Kabina i ergonomia
Z zewnątrz Steyr sprawia wrażenie największego ciągnika. Testowany model miał bogate wyposażenie. Wykonanie jest na wysokim poziomie. Drzwi kabiny z sześcioma słupkami (dł. 144, szer. 147 cm) mają bardzo wygodne uchwyty i zamykają się niezwykle lekko. Otwarte wystają 48 cm poza obrys kabiny. Ogólnie ma się wrażenie, że kabina została zbudowana wokół traktorzysty i nigdzie nie brakuje miejsca – bardzo dobrze. Kierownica odchyla się daleko po wciśnięciu pedału – niestety, mechanizm nie jest wspomagany siłownikiem.

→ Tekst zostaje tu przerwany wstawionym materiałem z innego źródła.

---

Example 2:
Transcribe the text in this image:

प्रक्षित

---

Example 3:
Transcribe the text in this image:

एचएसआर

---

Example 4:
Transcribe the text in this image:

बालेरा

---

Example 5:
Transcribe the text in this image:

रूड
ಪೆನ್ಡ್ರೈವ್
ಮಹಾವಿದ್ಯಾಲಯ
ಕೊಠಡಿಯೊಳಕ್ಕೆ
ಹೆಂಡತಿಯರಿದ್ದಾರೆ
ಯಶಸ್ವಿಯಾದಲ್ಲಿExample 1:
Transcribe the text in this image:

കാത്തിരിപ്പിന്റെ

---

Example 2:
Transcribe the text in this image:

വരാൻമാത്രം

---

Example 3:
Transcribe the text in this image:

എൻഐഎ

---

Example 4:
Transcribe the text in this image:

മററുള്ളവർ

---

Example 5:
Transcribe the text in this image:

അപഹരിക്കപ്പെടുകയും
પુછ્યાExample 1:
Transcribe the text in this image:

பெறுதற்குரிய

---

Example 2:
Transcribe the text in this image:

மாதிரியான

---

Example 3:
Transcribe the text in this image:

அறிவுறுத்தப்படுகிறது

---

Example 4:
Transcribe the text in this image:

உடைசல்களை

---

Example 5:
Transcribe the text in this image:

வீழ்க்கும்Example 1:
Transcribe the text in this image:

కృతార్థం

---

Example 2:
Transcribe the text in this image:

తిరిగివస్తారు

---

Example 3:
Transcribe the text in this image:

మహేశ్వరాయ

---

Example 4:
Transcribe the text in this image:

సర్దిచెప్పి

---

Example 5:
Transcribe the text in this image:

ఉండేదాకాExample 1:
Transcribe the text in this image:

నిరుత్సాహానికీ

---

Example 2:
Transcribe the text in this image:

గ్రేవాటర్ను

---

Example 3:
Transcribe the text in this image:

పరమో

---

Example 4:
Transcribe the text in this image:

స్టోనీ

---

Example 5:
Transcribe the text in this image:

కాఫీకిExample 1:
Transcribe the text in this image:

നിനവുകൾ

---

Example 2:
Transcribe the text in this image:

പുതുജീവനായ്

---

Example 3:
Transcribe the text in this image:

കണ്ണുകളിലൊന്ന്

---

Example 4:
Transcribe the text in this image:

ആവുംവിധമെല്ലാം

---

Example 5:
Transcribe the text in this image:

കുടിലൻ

Zmierzony poziom hałasu przy mocy maksymalnej 81,8 dB(A) – to nie jest dobry wynik (średnia w teście 75,4 dB(A)). W zakresie 1500–1800 obr./min wynosi on od 72 do 76,7 dB(A). Za dopłatą dostępna jest grubsza szyba, która zmniejsza hałas.
Wejście z lewej strony jest bardzo wygodne. Za schodami umieszczona jest skrzynka narzędziowa, na płytkich stopniach można wesprzeć tylko czubek stopy. Jest to niewygodne, zwłaszcza przy wysiadaniu. Z prawej strony jest ciasno, przestrzeń ogranicza dźwignia zmiany biegów, dźwignia ładowacza i prawa konsola.

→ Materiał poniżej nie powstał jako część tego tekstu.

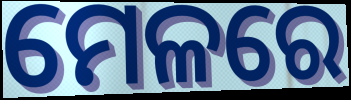
ମେଳରେ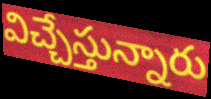
విచ్చేస్తున్నారుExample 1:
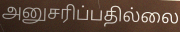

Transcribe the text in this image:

அனுசரிப்பதில்லை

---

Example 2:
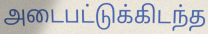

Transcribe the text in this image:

அடைபட்டுக்கிடந்த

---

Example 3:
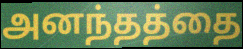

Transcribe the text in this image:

அனந்தத்தை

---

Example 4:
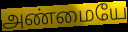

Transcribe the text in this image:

அண்மையே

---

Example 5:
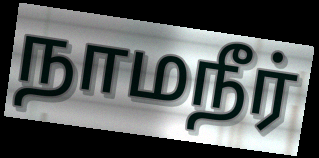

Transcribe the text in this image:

நாமநீர்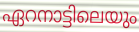
ഏറനാട്ടിലെയും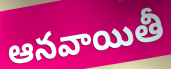
ఆనవాయితీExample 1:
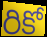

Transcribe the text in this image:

రికో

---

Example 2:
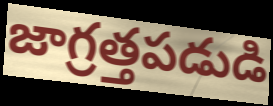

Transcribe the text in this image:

జాగ్రత్తపడుడి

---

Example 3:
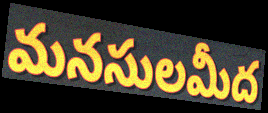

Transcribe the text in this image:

మనసులమీద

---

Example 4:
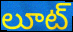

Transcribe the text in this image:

లూట్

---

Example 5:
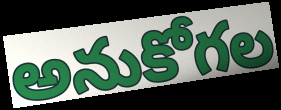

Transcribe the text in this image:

అనుకోగల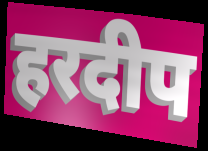
हरदीपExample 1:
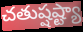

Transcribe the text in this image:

చతుష్షష్ట్యా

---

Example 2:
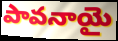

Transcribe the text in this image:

పావనాయై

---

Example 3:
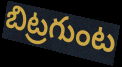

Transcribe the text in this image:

బిట్రగుంట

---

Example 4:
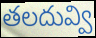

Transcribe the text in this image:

తలదువ్వి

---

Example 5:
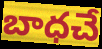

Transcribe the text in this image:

బాధచేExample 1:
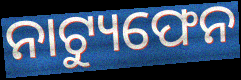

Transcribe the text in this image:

ନାଟ୍ୟୁଫେନ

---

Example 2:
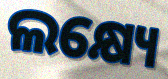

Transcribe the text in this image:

ଲକ୍ଷ୍ୟେ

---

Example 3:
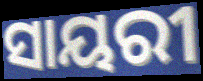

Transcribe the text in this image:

ସାୟରୀ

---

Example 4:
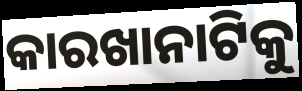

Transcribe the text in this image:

କାରଖାନାଟିକୁ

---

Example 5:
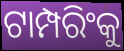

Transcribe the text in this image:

ଟାମ୍ପରିଂକୁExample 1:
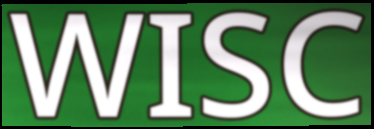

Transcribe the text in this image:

WISC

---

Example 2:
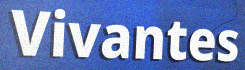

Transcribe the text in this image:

Vivantes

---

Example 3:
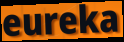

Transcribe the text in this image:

eureka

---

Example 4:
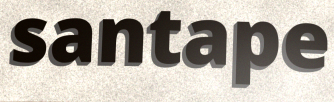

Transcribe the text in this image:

santape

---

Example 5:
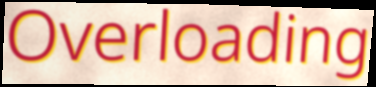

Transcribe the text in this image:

Overloading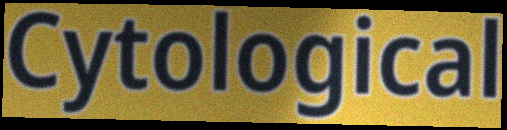
CytologicalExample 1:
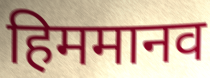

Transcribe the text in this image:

Fotel Grammer jest komfortowy i można go obracać w niewielkim zakresie w prawą stronę. Dobry fotel pasażera, dużo miejsca na nogi, dobre oparcie i automatyczny pas bezpieczeństwa. Nieobciążone siedzisko składa się samoczynnie.
Widoczność: maska jest dość szeroka. Tłumik umieszczony jest przy prawym słupku, wszystkie elementy układu oczyszczania spalin znajdują się pod maską, co jest zaletą np. podczas montażu ładowacza.